Pochi gli interventi strutturali. Molti gli aggiustamenti
In quattro anni investiti 150 milioni per rifare il trucco a Cesena, ma non ci sono opere strutturali a parte la circonvallazione di Calabrina attesa da almeno trent’anni. Ma quella del Comune non è una svista. Non ce ne sono perché la città non ne ha bisogno, soprattutto per quanto riguarda la viabilità. Con la circonvallazione di Panighina è stata completata la Cervese bis. Eventualmente il collegamento con il mare potrebbe essere migliorato con il prolungamento della via Assano che sbucherebbe a Macerone.
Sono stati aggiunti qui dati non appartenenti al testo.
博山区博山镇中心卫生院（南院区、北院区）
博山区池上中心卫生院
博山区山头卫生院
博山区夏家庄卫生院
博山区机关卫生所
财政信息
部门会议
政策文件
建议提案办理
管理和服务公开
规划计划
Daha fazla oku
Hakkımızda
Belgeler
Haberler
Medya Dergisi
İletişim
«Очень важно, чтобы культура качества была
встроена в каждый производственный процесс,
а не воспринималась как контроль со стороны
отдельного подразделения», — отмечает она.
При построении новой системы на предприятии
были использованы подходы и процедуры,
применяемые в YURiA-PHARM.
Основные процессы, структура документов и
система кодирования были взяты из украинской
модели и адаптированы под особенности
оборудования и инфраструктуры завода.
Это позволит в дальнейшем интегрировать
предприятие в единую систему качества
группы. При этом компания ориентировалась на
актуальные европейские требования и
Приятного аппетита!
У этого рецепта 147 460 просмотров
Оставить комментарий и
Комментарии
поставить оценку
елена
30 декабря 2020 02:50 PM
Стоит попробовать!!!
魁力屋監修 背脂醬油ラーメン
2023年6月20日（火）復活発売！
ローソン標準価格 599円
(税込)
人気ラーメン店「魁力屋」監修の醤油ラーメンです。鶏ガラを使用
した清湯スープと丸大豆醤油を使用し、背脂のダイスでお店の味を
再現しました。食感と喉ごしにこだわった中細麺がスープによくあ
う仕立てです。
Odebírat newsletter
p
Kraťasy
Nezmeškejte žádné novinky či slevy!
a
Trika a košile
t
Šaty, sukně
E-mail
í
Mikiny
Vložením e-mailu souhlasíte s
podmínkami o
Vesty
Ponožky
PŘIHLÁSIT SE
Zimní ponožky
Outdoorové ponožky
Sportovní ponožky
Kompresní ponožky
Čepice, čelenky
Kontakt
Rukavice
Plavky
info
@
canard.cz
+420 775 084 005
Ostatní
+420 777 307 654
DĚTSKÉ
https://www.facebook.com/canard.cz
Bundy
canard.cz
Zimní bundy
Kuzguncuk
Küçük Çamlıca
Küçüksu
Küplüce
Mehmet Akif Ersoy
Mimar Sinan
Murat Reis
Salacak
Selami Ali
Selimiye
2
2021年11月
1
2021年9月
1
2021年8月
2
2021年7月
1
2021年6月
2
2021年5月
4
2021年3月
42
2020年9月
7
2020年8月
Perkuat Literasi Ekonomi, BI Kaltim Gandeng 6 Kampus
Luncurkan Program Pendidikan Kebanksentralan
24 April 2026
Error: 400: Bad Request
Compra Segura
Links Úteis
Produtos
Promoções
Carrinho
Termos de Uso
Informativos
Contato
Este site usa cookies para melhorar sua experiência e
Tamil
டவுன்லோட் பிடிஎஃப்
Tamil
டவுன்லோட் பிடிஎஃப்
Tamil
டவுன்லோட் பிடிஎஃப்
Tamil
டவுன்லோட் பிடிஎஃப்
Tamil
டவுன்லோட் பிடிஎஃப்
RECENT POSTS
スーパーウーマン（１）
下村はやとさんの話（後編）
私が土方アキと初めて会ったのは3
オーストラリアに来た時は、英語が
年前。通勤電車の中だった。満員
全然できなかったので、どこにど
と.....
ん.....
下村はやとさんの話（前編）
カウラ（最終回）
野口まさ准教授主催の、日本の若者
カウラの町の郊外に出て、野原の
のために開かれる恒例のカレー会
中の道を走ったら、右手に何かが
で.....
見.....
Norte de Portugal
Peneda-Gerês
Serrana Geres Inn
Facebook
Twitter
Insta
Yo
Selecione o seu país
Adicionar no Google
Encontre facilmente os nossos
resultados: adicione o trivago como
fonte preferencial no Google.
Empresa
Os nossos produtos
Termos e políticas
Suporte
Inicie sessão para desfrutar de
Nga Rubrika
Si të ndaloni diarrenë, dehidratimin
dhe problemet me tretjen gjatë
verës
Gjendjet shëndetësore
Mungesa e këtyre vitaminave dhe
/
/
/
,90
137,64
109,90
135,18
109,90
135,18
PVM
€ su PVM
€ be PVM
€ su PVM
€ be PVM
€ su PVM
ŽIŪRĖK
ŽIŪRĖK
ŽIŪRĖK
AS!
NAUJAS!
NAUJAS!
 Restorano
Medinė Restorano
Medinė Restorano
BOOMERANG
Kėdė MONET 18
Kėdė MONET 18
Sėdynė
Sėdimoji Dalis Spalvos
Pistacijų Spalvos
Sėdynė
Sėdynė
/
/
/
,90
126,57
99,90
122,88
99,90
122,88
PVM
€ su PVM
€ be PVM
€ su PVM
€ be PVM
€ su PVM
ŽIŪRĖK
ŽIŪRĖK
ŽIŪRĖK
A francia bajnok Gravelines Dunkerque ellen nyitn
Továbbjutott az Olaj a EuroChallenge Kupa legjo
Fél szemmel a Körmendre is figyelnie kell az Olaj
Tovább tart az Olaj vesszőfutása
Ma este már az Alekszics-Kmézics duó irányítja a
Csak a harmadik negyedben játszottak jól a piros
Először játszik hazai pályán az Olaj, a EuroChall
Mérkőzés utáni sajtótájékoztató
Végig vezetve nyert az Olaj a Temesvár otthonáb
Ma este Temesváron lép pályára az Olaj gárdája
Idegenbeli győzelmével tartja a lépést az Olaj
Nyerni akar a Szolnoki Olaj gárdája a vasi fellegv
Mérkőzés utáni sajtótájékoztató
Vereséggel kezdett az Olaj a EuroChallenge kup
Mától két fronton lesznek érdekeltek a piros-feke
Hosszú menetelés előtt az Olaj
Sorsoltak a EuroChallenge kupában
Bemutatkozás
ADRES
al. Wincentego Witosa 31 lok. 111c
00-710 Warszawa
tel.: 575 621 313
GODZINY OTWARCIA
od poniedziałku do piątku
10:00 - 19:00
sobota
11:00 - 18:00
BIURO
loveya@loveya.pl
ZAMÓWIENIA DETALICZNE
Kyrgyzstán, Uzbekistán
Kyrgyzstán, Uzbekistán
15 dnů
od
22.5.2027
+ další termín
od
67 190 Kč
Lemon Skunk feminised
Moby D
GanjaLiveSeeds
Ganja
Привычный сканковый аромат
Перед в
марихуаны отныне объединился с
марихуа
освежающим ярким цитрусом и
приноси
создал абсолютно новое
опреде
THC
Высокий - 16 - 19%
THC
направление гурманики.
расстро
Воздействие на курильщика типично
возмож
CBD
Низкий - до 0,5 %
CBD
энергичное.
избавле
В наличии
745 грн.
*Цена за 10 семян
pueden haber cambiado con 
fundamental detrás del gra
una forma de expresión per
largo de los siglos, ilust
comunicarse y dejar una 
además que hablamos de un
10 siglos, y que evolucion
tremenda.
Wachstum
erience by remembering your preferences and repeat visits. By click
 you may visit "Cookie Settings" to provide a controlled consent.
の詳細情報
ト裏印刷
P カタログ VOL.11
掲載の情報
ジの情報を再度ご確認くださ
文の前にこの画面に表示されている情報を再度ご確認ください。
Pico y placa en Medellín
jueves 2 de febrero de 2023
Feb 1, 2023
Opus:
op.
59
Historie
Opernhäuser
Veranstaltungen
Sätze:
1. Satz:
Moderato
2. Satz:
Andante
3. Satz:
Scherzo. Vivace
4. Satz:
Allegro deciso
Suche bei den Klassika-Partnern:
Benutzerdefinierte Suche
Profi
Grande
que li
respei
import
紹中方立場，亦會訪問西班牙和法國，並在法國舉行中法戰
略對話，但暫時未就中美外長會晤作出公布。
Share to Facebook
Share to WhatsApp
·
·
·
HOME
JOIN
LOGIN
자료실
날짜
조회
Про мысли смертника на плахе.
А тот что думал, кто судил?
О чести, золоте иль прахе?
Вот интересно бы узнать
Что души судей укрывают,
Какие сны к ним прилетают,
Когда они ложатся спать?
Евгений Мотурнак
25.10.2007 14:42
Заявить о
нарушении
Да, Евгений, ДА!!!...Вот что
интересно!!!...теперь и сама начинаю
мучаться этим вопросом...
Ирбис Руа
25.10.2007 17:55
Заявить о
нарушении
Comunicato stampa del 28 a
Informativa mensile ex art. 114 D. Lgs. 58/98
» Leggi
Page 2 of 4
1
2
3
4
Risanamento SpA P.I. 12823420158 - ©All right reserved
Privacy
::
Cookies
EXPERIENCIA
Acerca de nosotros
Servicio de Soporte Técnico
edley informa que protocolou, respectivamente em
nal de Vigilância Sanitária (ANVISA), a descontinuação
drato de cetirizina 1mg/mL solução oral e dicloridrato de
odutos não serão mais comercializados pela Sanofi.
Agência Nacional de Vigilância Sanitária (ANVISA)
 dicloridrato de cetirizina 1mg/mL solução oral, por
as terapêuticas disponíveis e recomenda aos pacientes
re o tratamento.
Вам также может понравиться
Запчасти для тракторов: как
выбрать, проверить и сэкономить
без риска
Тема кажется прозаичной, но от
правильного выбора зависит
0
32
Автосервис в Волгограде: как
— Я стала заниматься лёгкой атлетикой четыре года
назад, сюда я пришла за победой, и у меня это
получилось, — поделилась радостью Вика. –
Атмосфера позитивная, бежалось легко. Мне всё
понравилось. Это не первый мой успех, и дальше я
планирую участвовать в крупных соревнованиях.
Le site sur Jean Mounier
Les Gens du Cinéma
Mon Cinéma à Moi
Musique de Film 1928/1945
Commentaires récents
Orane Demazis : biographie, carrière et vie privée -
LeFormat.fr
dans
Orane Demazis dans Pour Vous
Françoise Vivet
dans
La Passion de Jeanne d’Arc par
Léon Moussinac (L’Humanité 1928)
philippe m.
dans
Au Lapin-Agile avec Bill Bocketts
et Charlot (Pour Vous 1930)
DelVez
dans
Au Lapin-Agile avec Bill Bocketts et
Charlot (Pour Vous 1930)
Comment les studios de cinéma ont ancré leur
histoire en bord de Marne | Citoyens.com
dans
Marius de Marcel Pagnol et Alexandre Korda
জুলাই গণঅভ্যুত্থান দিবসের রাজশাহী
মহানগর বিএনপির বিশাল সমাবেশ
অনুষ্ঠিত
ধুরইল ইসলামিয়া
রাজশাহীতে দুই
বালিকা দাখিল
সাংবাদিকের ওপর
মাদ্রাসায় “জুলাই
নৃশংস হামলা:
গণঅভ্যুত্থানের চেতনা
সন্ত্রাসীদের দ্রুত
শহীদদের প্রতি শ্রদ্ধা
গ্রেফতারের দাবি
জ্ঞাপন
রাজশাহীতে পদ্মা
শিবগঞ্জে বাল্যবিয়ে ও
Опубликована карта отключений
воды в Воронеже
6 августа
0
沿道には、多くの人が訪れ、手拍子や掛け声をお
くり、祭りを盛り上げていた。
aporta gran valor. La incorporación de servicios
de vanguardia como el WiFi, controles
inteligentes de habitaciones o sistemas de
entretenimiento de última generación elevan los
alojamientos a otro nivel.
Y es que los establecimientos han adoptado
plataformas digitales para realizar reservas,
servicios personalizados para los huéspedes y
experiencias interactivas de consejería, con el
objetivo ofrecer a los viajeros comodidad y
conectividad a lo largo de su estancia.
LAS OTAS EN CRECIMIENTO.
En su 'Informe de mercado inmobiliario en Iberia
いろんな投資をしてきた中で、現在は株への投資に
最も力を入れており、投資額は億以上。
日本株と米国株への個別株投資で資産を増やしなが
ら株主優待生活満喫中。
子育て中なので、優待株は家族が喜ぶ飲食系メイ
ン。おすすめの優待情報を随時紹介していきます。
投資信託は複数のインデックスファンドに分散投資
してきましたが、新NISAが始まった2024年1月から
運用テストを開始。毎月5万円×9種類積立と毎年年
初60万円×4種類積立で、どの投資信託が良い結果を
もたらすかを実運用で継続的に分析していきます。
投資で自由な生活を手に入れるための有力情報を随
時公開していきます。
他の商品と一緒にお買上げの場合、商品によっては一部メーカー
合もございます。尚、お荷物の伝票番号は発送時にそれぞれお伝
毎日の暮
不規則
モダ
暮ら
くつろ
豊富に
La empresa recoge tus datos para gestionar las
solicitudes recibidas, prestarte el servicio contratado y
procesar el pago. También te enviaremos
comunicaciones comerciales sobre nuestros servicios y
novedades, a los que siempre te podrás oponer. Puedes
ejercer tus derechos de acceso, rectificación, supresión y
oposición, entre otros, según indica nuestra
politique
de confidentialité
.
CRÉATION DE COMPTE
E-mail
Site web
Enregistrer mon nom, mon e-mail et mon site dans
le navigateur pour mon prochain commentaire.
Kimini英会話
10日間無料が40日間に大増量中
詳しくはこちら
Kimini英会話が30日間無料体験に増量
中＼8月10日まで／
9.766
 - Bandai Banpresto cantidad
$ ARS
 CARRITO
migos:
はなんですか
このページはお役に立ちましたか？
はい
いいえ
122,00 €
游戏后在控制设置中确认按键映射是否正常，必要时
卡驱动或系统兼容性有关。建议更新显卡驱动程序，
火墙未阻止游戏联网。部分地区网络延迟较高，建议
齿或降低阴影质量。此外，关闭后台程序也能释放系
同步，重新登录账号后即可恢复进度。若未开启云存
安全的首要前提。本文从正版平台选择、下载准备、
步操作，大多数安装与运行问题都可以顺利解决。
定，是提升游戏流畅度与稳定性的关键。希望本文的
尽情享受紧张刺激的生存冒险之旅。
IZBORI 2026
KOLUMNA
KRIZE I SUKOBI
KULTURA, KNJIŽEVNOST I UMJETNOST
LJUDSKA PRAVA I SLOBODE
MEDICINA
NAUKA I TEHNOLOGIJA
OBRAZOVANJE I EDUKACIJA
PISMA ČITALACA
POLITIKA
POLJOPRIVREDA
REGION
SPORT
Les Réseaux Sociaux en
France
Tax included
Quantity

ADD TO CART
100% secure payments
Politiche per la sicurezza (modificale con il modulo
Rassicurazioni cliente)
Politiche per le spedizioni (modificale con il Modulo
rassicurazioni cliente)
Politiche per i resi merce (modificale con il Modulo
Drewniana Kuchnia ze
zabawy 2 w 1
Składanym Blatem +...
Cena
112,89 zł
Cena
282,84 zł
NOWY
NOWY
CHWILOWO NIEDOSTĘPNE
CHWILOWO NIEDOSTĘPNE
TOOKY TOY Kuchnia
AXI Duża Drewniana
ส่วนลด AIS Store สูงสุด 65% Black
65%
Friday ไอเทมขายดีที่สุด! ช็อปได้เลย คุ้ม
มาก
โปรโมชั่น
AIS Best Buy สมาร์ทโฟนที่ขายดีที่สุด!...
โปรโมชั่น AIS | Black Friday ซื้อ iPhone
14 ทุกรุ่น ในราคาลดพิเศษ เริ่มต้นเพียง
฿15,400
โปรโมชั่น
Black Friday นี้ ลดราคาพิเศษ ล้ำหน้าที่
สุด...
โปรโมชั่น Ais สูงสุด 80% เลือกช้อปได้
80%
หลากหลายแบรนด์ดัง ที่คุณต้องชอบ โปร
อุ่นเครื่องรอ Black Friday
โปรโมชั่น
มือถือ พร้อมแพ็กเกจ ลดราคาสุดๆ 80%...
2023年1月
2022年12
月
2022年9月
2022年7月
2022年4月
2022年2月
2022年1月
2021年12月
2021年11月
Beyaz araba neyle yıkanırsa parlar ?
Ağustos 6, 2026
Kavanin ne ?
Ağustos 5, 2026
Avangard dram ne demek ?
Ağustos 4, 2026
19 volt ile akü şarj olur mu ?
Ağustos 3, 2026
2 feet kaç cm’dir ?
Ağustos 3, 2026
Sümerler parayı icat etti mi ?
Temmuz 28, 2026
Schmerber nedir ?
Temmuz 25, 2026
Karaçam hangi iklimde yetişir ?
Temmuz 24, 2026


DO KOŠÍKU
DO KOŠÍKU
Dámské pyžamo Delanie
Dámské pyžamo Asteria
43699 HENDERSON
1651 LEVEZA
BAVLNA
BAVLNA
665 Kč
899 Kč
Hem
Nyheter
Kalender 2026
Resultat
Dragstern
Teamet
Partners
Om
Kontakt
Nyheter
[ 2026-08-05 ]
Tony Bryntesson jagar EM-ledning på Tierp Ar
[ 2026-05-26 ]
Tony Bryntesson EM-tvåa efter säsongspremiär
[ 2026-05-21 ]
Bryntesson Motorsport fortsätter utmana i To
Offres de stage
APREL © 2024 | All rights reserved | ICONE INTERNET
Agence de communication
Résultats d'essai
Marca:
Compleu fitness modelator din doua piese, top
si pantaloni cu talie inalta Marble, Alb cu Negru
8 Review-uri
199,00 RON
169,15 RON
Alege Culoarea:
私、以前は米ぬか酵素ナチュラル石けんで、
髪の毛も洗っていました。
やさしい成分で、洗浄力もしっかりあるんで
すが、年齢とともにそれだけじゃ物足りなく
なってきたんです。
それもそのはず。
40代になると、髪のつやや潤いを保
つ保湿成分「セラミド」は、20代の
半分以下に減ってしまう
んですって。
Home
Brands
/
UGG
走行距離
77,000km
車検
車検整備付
E’ forse l’unica nuova strada che potrebbe essere realizzata. C’è poi il lotto zero e il prolungamento della secante. Ma per quelle bisogna bussare dall’Anas o dal governo nazionale.
Per il resto nel futuro serviranno aggiustamenti. Molto passerà anche dal trasferimento dell’ospedale. Quando il Bufalini non sarà più il nosocomio cittadino arriverà un’importante risposta alla problema del traffico. La cosiddetta circonvallazione sud (via Padre Vicinio da Sarsina) sarà molto meno trafficata. Il problema si sposterà in zona Villa Chiaviche che però è già servita abbastanza bene. Diventerà utile la Gronda/Bretella.
Ci sarà invece da fare per il completamento della rete ciclabile. Alcune opere sono strategiche. Due sono in fase di studio: via Torino (da via Dismano a Martorano) e via Dismano (dalla rotonda di Torre del Moro al cavalcavia della Secante). Però ce ne sono altre quattro altrettanto importanti: via San Giorgio, via Capannaguzzo, via Romea e via Calcinaro.
Bisogna poi risolvere il problema del tratto della San Cristoforo all’uscita della secante. E’ pericoloso e non può restare come è adesso. Rotonda all’uscita e allargamento dell’arteria (con il tombinamento) sono le opere fondamentali. Interventi che non sarebbero neppure troppo costosi. Il sindaco li aveva messi già in agenda, ma poi tutto si è fermato. Serve riaprire la pratica, al più presto anche perché il prolungamento della Secante non è all’ orizzonte.
Ma l’aspetto sul quale sarà fondamentale concentrarsi sono le opere per mettere in sicurezza il fiume Savio. A partire dall’ampliamento della cassa di espansione Cà Bianchi e il completamento di quella di San Carlo.
Inoltre ce ne sono altre due in programma: “Cà Tana” a Borello e “Il Trebbo”, il primo di circa 15 ettari, il secondo attorno a 8). Ma sono legate ai tempi dei privati e le estrazioni non sono ancora partite.
C’è poi il nodo dei ponti. Il Ponte Nuovo e quello della ferrovia tutte le volte diventano una sorta di diga. Si potrebbe optare creando un’unica arcata. Il problema è più facilmente risolvibile per il ponte nuovo dove possono essere programmati lavori. Molto più complicato per il ponte della ferrovia. Intanto almeno si dovrebbe lavorare sull’abbassamento delle golene, consolidamento delle sponde e rilivellatura degli argini. Comunque bisogna considerare che di fronte ad eventi eccezionali si possono limitare i danni, ma non evitare le alluvioni a prescindere.